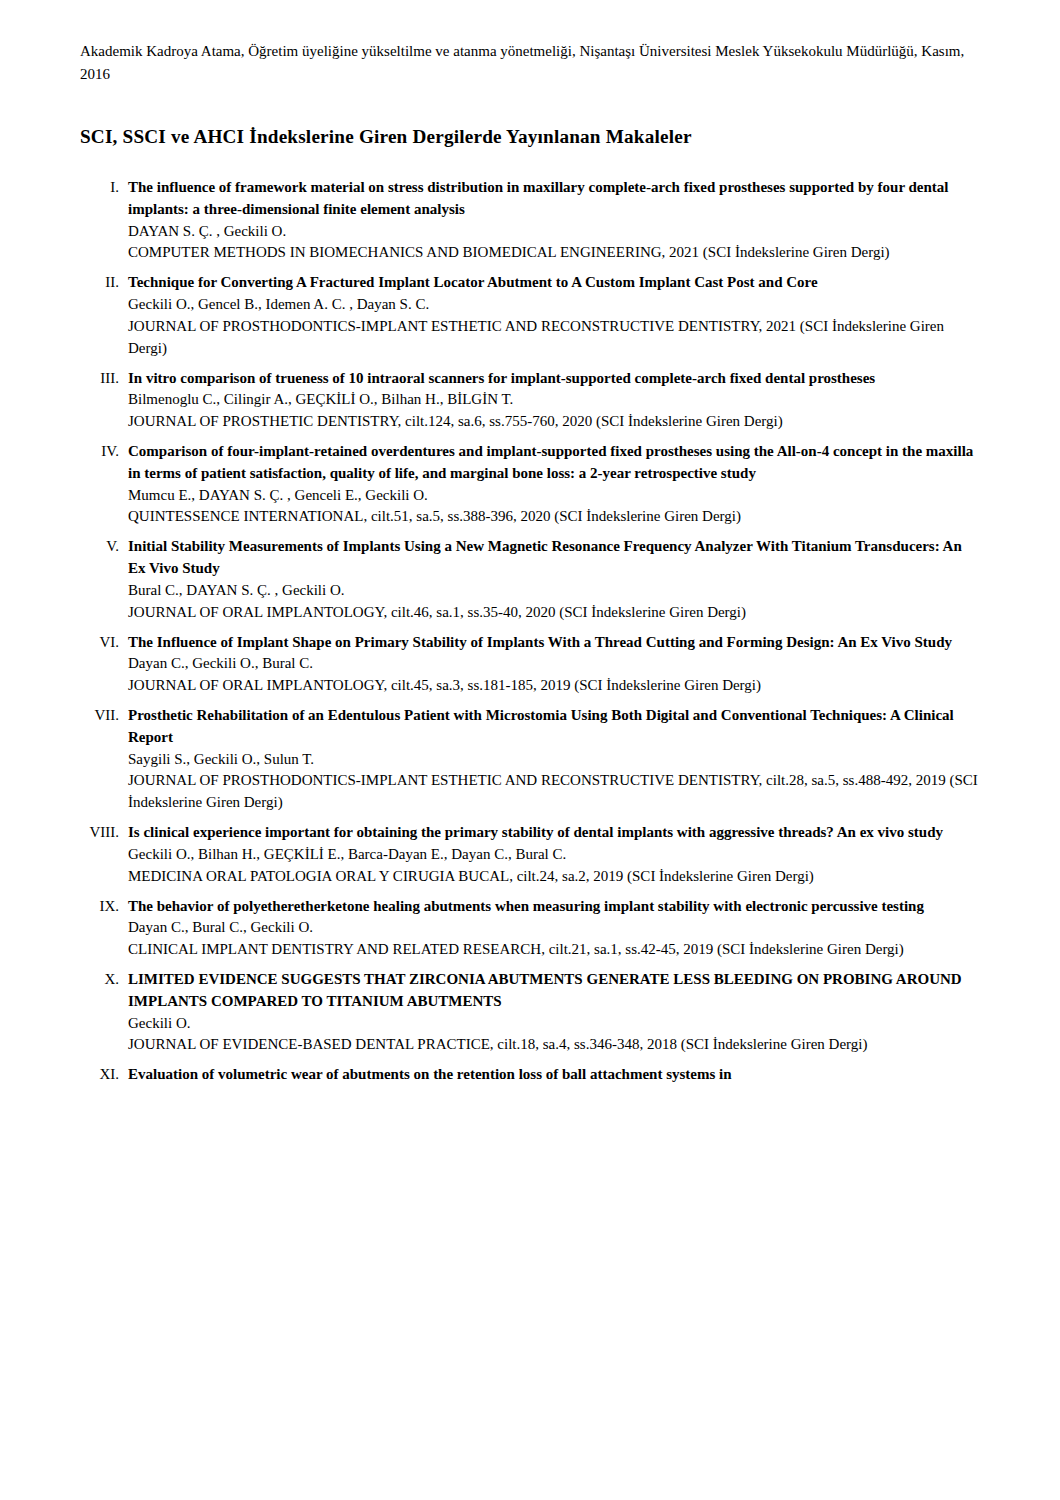Akademik Kadroya Atama, Öğretim üyeliğine yükseltilme ve atanma yönetmeliği, Nişantaşı Üniversitesi Meslek Yüksekokulu Müdürlüğü, Kasım, 2016
SCI, SSCI ve AHCI İndekslerine Giren Dergilerde Yayınlanan Makaleler
The influence of framework material on stress distribution in maxillary complete-arch fixed prostheses supported by four dental implants: a three-dimensional finite element analysis DAYAN S. Ç. , Geckili O. COMPUTER METHODS IN BIOMECHANICS AND BIOMEDICAL ENGINEERING, 2021 (SCI İndekslerine Giren Dergi)
Technique for Converting A Fractured Implant Locator Abutment to A Custom Implant Cast Post and Core Geckili O., Gencel B., Idemen A. C. , Dayan S. C. JOURNAL OF PROSTHODONTICS-IMPLANT ESTHETIC AND RECONSTRUCTIVE DENTISTRY, 2021 (SCI İndekslerine Giren Dergi)
In vitro comparison of trueness of 10 intraoral scanners for implant-supported complete-arch fixed dental prostheses Bilmenoglu C., Cilingir A., GEÇKİLİ O., Bilhan H., BİLGİN T. JOURNAL OF PROSTHETIC DENTISTRY, cilt.124, sa.6, ss.755-760, 2020 (SCI İndekslerine Giren Dergi)
Comparison of four-implant-retained overdentures and implant-supported fixed prostheses using the All-on-4 concept in the maxilla in terms of patient satisfaction, quality of life, and marginal bone loss: a 2-year retrospective study Mumcu E., DAYAN S. Ç. , Genceli E., Geckili O. QUINTESSENCE INTERNATIONAL, cilt.51, sa.5, ss.388-396, 2020 (SCI İndekslerine Giren Dergi)
Initial Stability Measurements of Implants Using a New Magnetic Resonance Frequency Analyzer With Titanium Transducers: An Ex Vivo Study Bural C., DAYAN S. Ç. , Geckili O. JOURNAL OF ORAL IMPLANTOLOGY, cilt.46, sa.1, ss.35-40, 2020 (SCI İndekslerine Giren Dergi)
The Influence of Implant Shape on Primary Stability of Implants With a Thread Cutting and Forming Design: An Ex Vivo Study Dayan C., Geckili O., Bural C. JOURNAL OF ORAL IMPLANTOLOGY, cilt.45, sa.3, ss.181-185, 2019 (SCI İndekslerine Giren Dergi)
Prosthetic Rehabilitation of an Edentulous Patient with Microstomia Using Both Digital and Conventional Techniques: A Clinical Report Saygili S., Geckili O., Sulun T. JOURNAL OF PROSTHODONTICS-IMPLANT ESTHETIC AND RECONSTRUCTIVE DENTISTRY, cilt.28, sa.5, ss.488-492, 2019 (SCI İndekslerine Giren Dergi)
Is clinical experience important for obtaining the primary stability of dental implants with aggressive threads? An ex vivo study Geckili O., Bilhan H., GEÇKİLİ E., Barca-Dayan E., Dayan C., Bural C. MEDICINA ORAL PATOLOGIA ORAL Y CIRUGIA BUCAL, cilt.24, sa.2, 2019 (SCI İndekslerine Giren Dergi)
The behavior of polyetheretherketone healing abutments when measuring implant stability with electronic percussive testing Dayan C., Bural C., Geckili O. CLINICAL IMPLANT DENTISTRY AND RELATED RESEARCH, cilt.21, sa.1, ss.42-45, 2019 (SCI İndekslerine Giren Dergi)
LIMITED EVIDENCE SUGGESTS THAT ZIRCONIA ABUTMENTS GENERATE LESS BLEEDING ON PROBING AROUND IMPLANTS COMPARED TO TITANIUM ABUTMENTS Geckili O. JOURNAL OF EVIDENCE-BASED DENTAL PRACTICE, cilt.18, sa.4, ss.346-348, 2018 (SCI İndekslerine Giren Dergi)
Evaluation of volumetric wear of abutments on the retention loss of ball attachment systems in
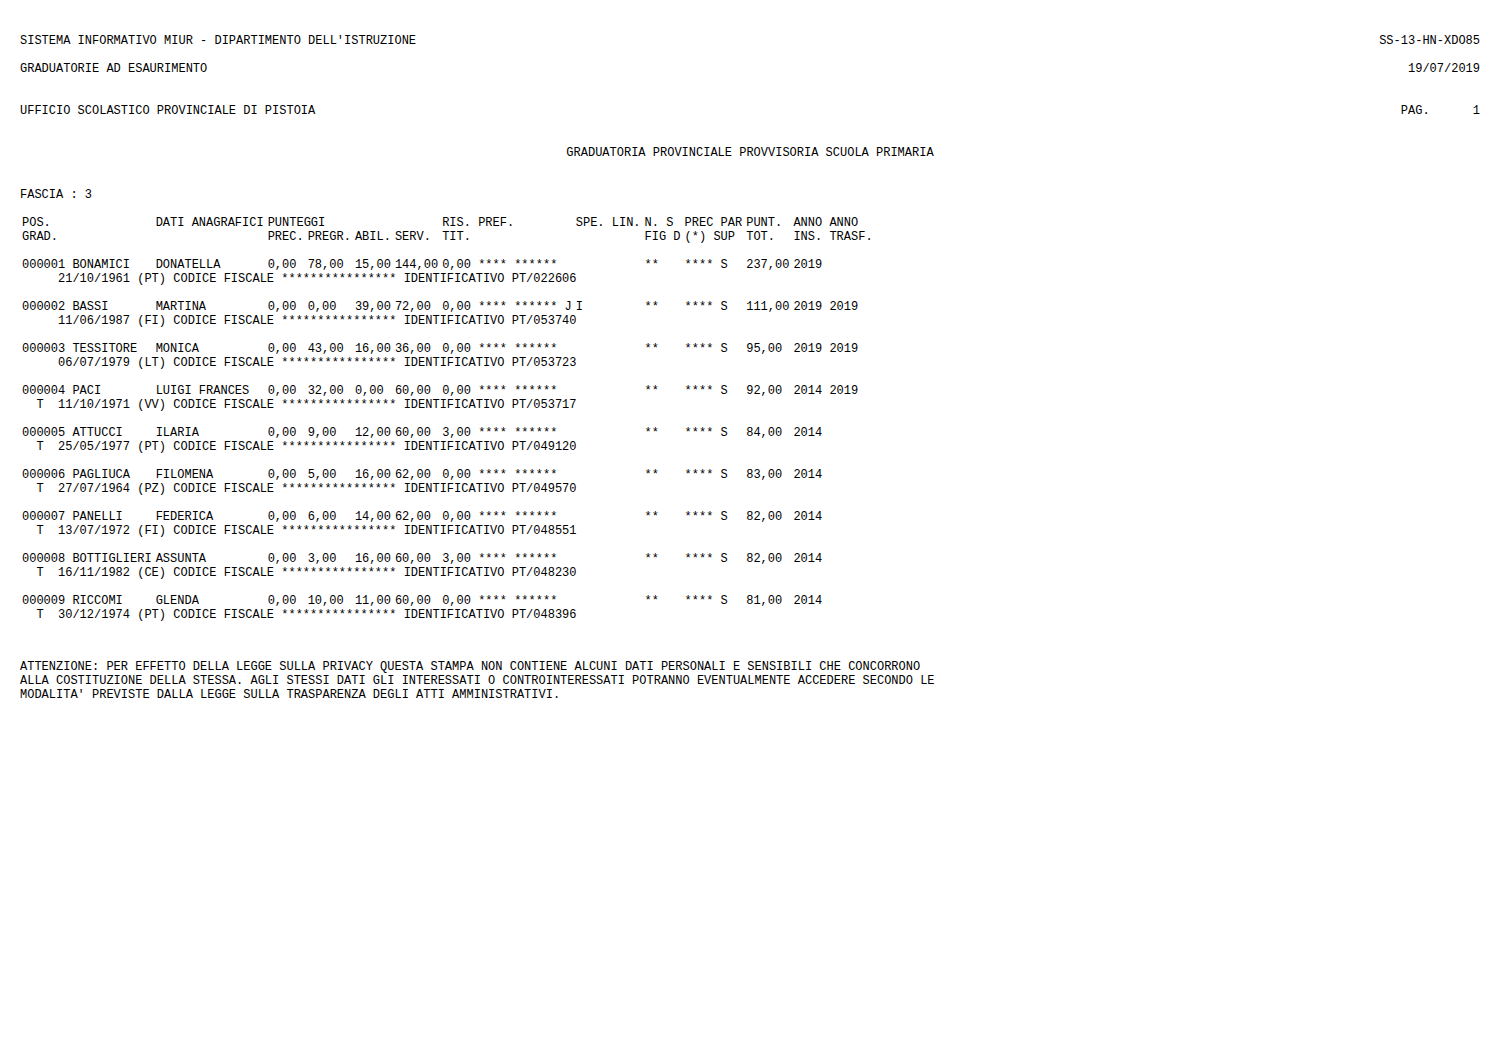SISTEMA INFORMATIVO MIUR - DIPARTIMENTO DELL'ISTRUZIONE SS-13-HN-XDO85
GRADUATORIE AD ESAURIMENTO 19/07/2019
UFFICIO SCOLASTICO PROVINCIALE DI PISTOIA PAG. 1
GRADUATORIA PROVINCIALE PROVVISORIA SCUOLA PRIMARIA
FASCIA : 3
| POS. | DATI ANAGRAFICI | PUNTEGGI | RIS. PREF. | SPE. LIN. | N. S | PREC PAR | PUNT. | ANNO ANNO |
| GRAD. | | PREC. | PREGR. | ABIL. | SERV. | TIT. | | FIG D | (*) SUP | TOT. | INS. TRASF. |
| 000001 BONAMICI | DONATELLA | 0,00 | 78,00 | 15,00 | 144,00 | 0,00 **** ****** | | ** | **** S | 237,00 | 2019 |
| 21/10/1961 (PT) CODICE FISCALE **************** IDENTIFICATIVO PT/022606 |
| 000002 BASSI | MARTINA | 0,00 | 0,00 | 39,00 | 72,00 | 0,00 **** ****** J | I | ** | **** S | 111,00 | 2019 2019 |
| 11/06/1987 (FI) CODICE FISCALE **************** IDENTIFICATIVO PT/053740 |
| 000003 TESSITORE | MONICA | 0,00 | 43,00 | 16,00 | 36,00 | 0,00 **** ****** | | ** | **** S | 95,00 | 2019 2019 |
| 06/07/1979 (LT) CODICE FISCALE **************** IDENTIFICATIVO PT/053723 |
| 000004 PACI | LUIGI FRANCES | 0,00 | 32,00 | 0,00 | 60,00 | 0,00 **** ****** | | ** | **** S | 92,00 | 2014 2019 |
| T 11/10/1971 (VV) CODICE FISCALE **************** IDENTIFICATIVO PT/053717 |
| 000005 ATTUCCI | ILARIA | 0,00 | 9,00 | 12,00 | 60,00 | 3,00 **** ****** | | ** | **** S | 84,00 | 2014 |
| T 25/05/1977 (PT) CODICE FISCALE **************** IDENTIFICATIVO PT/049120 |
| 000006 PAGLIUCA | FILOMENA | 0,00 | 5,00 | 16,00 | 62,00 | 0,00 **** ****** | | ** | **** S | 83,00 | 2014 |
| T 27/07/1964 (PZ) CODICE FISCALE **************** IDENTIFICATIVO PT/049570 |
| 000007 PANELLI | FEDERICA | 0,00 | 6,00 | 14,00 | 62,00 | 0,00 **** ****** | | ** | **** S | 82,00 | 2014 |
| T 13/07/1972 (FI) CODICE FISCALE **************** IDENTIFICATIVO PT/048551 |
| 000008 BOTTIGLIERI | ASSUNTA | 0,00 | 3,00 | 16,00 | 60,00 | 3,00 **** ****** | | ** | **** S | 82,00 | 2014 |
| T 16/11/1982 (CE) CODICE FISCALE **************** IDENTIFICATIVO PT/048230 |
| 000009 RICCOMI | GLENDA | 0,00 | 10,00 | 11,00 | 60,00 | 0,00 **** ****** | | ** | **** S | 81,00 | 2014 |
| T 30/12/1974 (PT) CODICE FISCALE **************** IDENTIFICATIVO PT/048396 |
ATTENZIONE: PER EFFETTO DELLA LEGGE SULLA PRIVACY QUESTA STAMPA NON CONTIENE ALCUNI DATI PERSONALI E SENSIBILI CHE CONCORRONO ALLA COSTITUZIONE DELLA STESSA. AGLI STESSI DATI GLI INTERESSATI O CONTROINTERESSATI POTRANNO EVENTUALMENTE ACCEDERE SECONDO LE MODALITA' PREVISTE DALLA LEGGE SULLA TRASPARENZA DEGLI ATTI AMMINISTRATIVI.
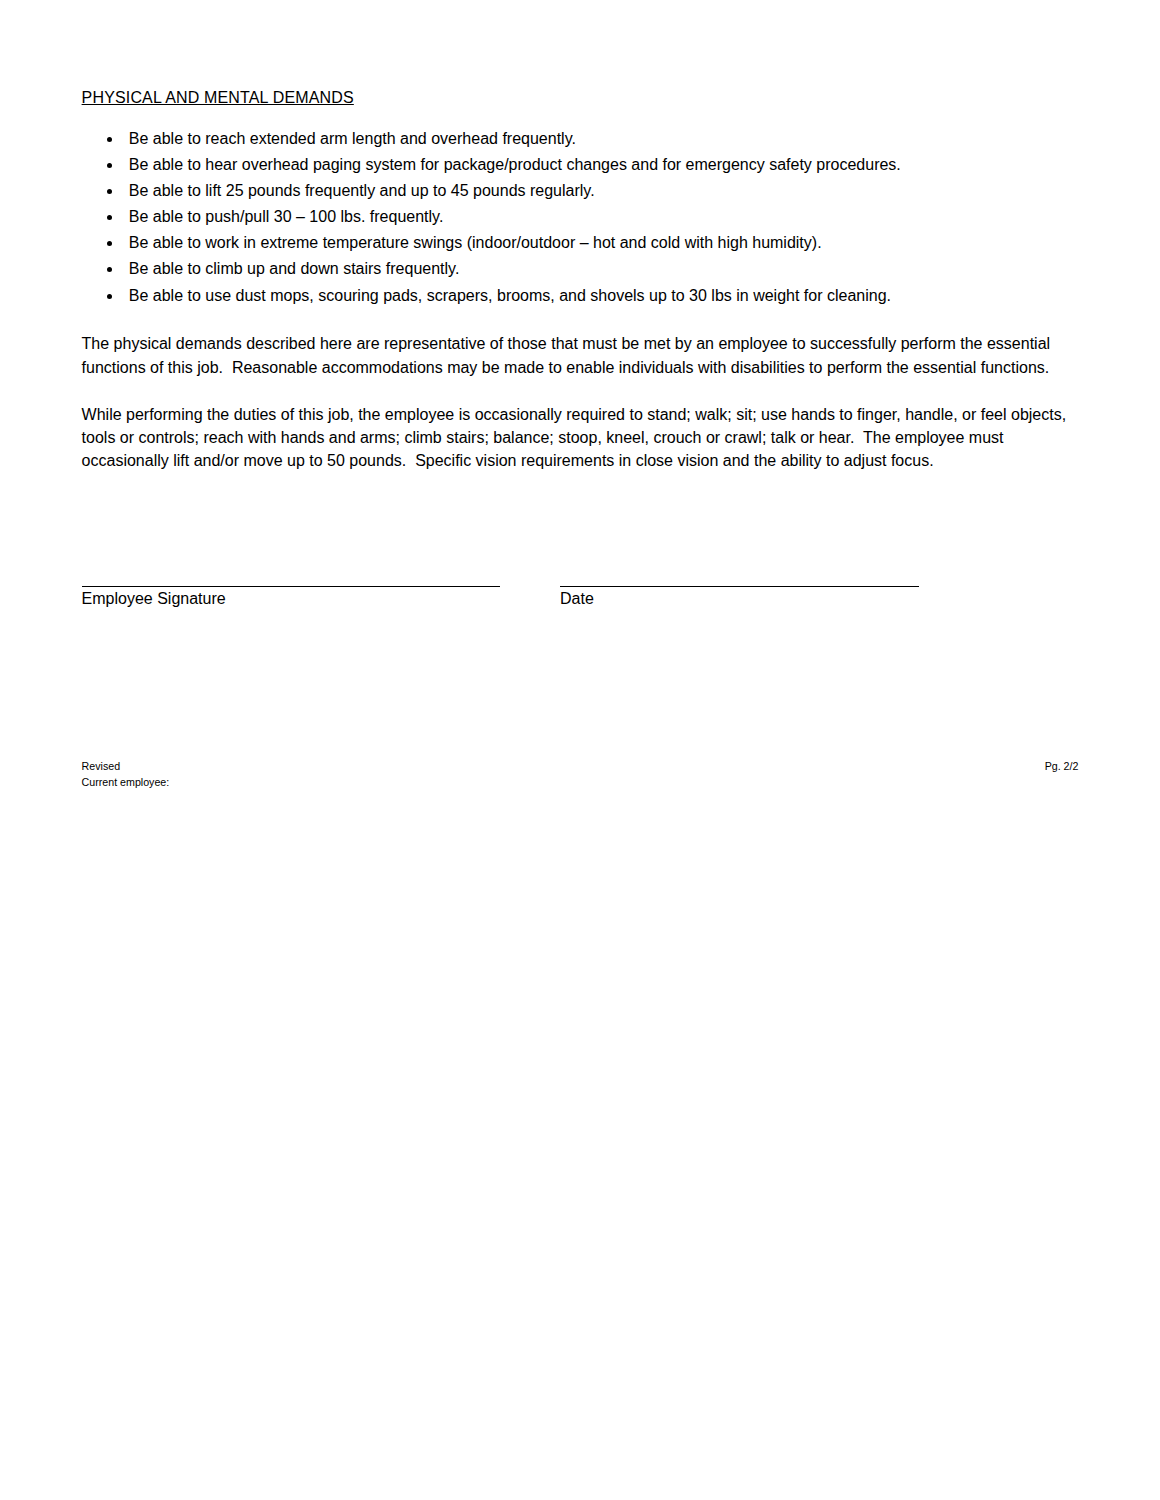PHYSICAL AND MENTAL DEMANDS
Be able to reach extended arm length and overhead frequently.
Be able to hear overhead paging system for package/product changes and for emergency safety procedures.
Be able to lift 25 pounds frequently and up to 45 pounds regularly.
Be able to push/pull 30 – 100 lbs. frequently.
Be able to work in extreme temperature swings (indoor/outdoor – hot and cold with high humidity).
Be able to climb up and down stairs frequently.
Be able to use dust mops, scouring pads, scrapers, brooms, and shovels up to 30 lbs in weight for cleaning.
The physical demands described here are representative of those that must be met by an employee to successfully perform the essential functions of this job. Reasonable accommodations may be made to enable individuals with disabilities to perform the essential functions.
While performing the duties of this job, the employee is occasionally required to stand; walk; sit; use hands to finger, handle, or feel objects, tools or controls; reach with hands and arms; climb stairs; balance; stoop, kneel, crouch or crawl; talk or hear. The employee must occasionally lift and/or move up to 50 pounds. Specific vision requirements in close vision and the ability to adjust focus.
| Employee Signature | | Date | |
| Revised | Pg. 2/2 |
| Current employee: | |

────────────────

§ Exercise details:
Give again, exactly as written above, every line from the one holding "IDENTIFICATIVO PT/049570 |" to the one holding "Be able to work", with both ends kept and the pictures left out.

§ Task answer:
| T 27/07/1964 (PZ) CODICE FISCALE **************** IDENTIFICATIVO PT/049570 |
| 000007 PANELLI | FEDERICA | 0,00 | 6,00 | 14,00 | 62,00 | 0,00 **** ****** | | ** | **** S | 82,00 | 2014 |
| T 13/07/1972 (FI) CODICE FISCALE **************** IDENTIFICATIVO PT/048551 |
| 000008 BOTTIGLIERI | ASSUNTA | 0,00 | 3,00 | 16,00 | 60,00 | 3,00 **** ****** | | ** | **** S | 82,00 | 2014 |
| T 16/11/1982 (CE) CODICE FISCALE **************** IDENTIFICATIVO PT/048230 |
| 000009 RICCOMI | GLENDA | 0,00 | 10,00 | 11,00 | 60,00 | 0,00 **** ****** | | ** | **** S | 81,00 | 2014 |
| T 30/12/1974 (PT) CODICE FISCALE **************** IDENTIFICATIVO PT/048396 |
ATTENZIONE: PER EFFETTO DELLA LEGGE SULLA PRIVACY QUESTA STAMPA NON CONTIENE ALCUNI DATI PERSONALI E SENSIBILI CHE CONCORRONO ALLA COSTITUZIONE DELLA STESSA. AGLI STESSI DATI GLI INTERESSATI O CONTROINTERESSATI POTRANNO EVENTUALMENTE ACCEDERE SECONDO LE MODALITA' PREVISTE DALLA LEGGE SULLA TRASPARENZA DEGLI ATTI AMMINISTRATIVI.
PHYSICAL AND MENTAL DEMANDS
Be able to reach extended arm length and overhead frequently.
Be able to hear overhead paging system for package/product changes and for emergency safety procedures.
Be able to lift 25 pounds frequently and up to 45 pounds regularly.
Be able to push/pull 30 – 100 lbs. frequently.
Be able to work in extreme temperature swings (indoor/outdoor – hot and cold with high humidity).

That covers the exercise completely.